◆ **EXCERPT**
Ancient Lake on Mars Turned Salty for a Spell, Curiosity Rover Finds

By Mike Wall 3 hours ago Science & Astronomy

Gale Crater's water apparently didn't stay drinkable forever.

This September 2016 self-portrait of NASA's Curiosity Mars rover shows the vehicle in the scenic
Murray Buttes area on lower Mount Sharp. (Image: NASA/JPL-Caltech/MSSS)

NASA's Curiosity Mars rover may have just captured a snapshot of the Red Planet's long-ago Great Drying.

Curiosity has detected relatively high levels of sulfate salts in the rocks of Gale Crater, a new study reports. Gale hosted a lake-and-stream system in the ancient past, and the newfound salts were likely concentrated by evaporation during a period of low water levels, researchers said.

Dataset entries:

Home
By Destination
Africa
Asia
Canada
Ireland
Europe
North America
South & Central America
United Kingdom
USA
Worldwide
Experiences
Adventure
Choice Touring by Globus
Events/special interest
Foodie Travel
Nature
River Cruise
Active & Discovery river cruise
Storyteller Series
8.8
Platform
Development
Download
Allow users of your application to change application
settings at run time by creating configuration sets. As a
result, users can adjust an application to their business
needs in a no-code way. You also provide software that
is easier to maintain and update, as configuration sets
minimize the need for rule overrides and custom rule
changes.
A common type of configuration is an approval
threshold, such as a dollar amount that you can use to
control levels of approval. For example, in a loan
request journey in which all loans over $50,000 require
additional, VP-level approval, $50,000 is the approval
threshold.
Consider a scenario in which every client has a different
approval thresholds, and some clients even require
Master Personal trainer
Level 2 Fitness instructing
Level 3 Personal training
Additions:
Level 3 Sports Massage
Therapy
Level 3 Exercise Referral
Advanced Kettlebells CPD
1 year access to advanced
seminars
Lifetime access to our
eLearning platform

◆ **APPLY WHAT YOU READ**
- a) Edit the stretch of the Mars lake article from "Ancient Lake on" through "long-ago Great Drying.", reproducing it with "drinkable" changed to "potable".
- b) Continue the article on the salty Martian lake from the point at which it stops.
The material is not required for this work.

◆ **RESPONSES PER TASK**
- a)
Ancient Lake on Mars Turned Salty for a Spell, Curiosity Rover Finds

By Mike Wall 3 hours ago Science & Astronomy

Gale Crater's water apparently didn't stay potable forever.

This September 2016 self-portrait of NASA's Curiosity Mars rover shows the vehicle in the scenic
Murray Buttes area on lower Mount Sharp. (Image: NASA/JPL-Caltech/MSSS)

NASA's Curiosity Mars rover may have just captured a snapshot of the Red Planet's long-ago Great Drying.

- b)
This period may have been part of a normal cyclical fluctuation, a regular climatic change perhaps driven by recurring shifts in Mars' axial tilt or orbital parameters. "Alternatively, a drier Gale lake might be a sign of long-term, secular global drying of Mars, posited based on orbital observations," the scientists wrote in the new study, which was published online today (Oct. 7) in the journal Nature Geoscience.

A planet transformed
Mars was once a relatively warm and wet world, complete with rivers and lakes and, most researchers believe, an ocean covering a large swath of the planet's northern hemisphere.